Camouflage

Hunting season has started. The park is just an hour and a half from Michigan, and the Americans have started their winter migration. They are easily spotted because they love camouflage. The Canadians disdain them: Michigan Militia, they think, doing target practice on crown soil.

Tourists! How in the world did they get here? Picturesque as the place was, it held nothing to appeal to the Baedecker spirit.

“The North Star is not here; it is an outrage!”
He uttered various threats.
   “I thought the North Star was running away south around the Perry Sound region,” I suggested.
   “Yes, but she was to begin to-day, June 16, to make this connection.” He produced a railroad folder. “It’s in this,” he continued.
   “Did you go by that thing?” I marveled.
   “Why, of course,” said he.
   “I forgot you were an American,” said I, “You’re in Canada now.”
He looked his bewilderment, so I hunted up Dick. I detailed the situation. “He doesn’t know the race.” I concluded. “Soon he will be trying to get information out of the agent. Let’s be on hand.”

–Stewart Edward White, _The Forest_, 1903.

Hunting season has started. The park is just an hour and a half from Michigan, and the Americans have started their winter migration. They are easily spotted because they love camouflage. The Canadians disdain them: Michigan Militia, Uncle Norm’s boys, they say, doing target practice on crown soil.

I remember when American tour groups barreled into Limerick from nearby Shannon airport. Ireland was poor in the Eighties and while we welcomed them, we suffered resentment just because we lacked their freedom to swoop into another country on a magic dollar carpet. We assumed they were all rich, but I realize now they were mostly well-meaning retired midwesterners who had probably saved for the pilgrimage. They wore their own idea of camouflage to hunt their roots: godawful kelly-green crimplene flares and tartan caps. They were loud, large, and childlike, and I still have difficulty convincing some Irish friends that other varieties of American exist.
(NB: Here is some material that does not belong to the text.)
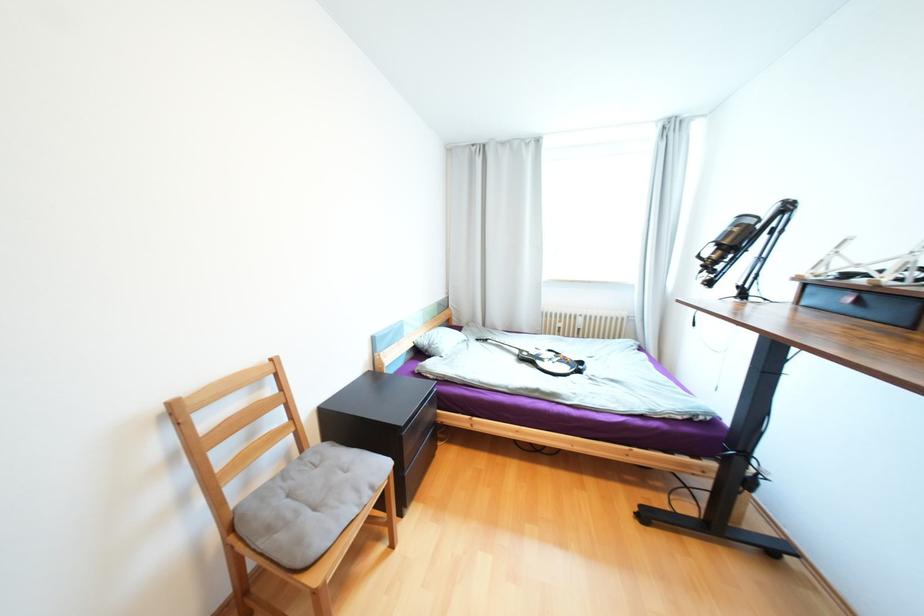
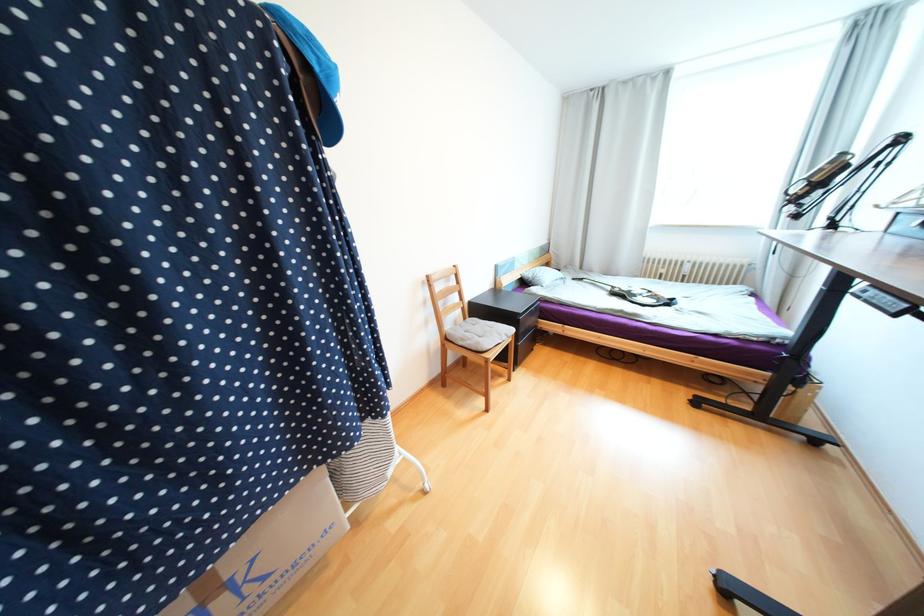
Find the pixel in the second image that matches [523,352] in the first image.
Northern Ontario is not wealthy, and I sense the locals feel the same as we did then. They can’t head south and get a dollar thirty for their buck. The tourists have bigger, flashier cars and gear, and this sting is relieved only by traded satire. Ranger Sam reported a Sunday sighting of a Ford Explorer heading north, completely painted camouflage including the windows, with the licence plate BOWHUNTER. This prompted the story of a legendary Lake Superior ranger who bore no love for our Michigan neighbours. Every autumn he took great pleasure in his frequent trips to the beer store, where hunters in full gear would stagger out with boxes of suds. He would cross the parking lot to shoulder the guy, a solid whomp, followed with a stream of folksy Canadian apology:
  “Whoa, sore-y, sore-y, didn’t see you there, eh?” Then, brushing his victim’s sleeve, he would continue in wonder: “Hey! That camo really works!”

An asshole. Still, my kind of asshole.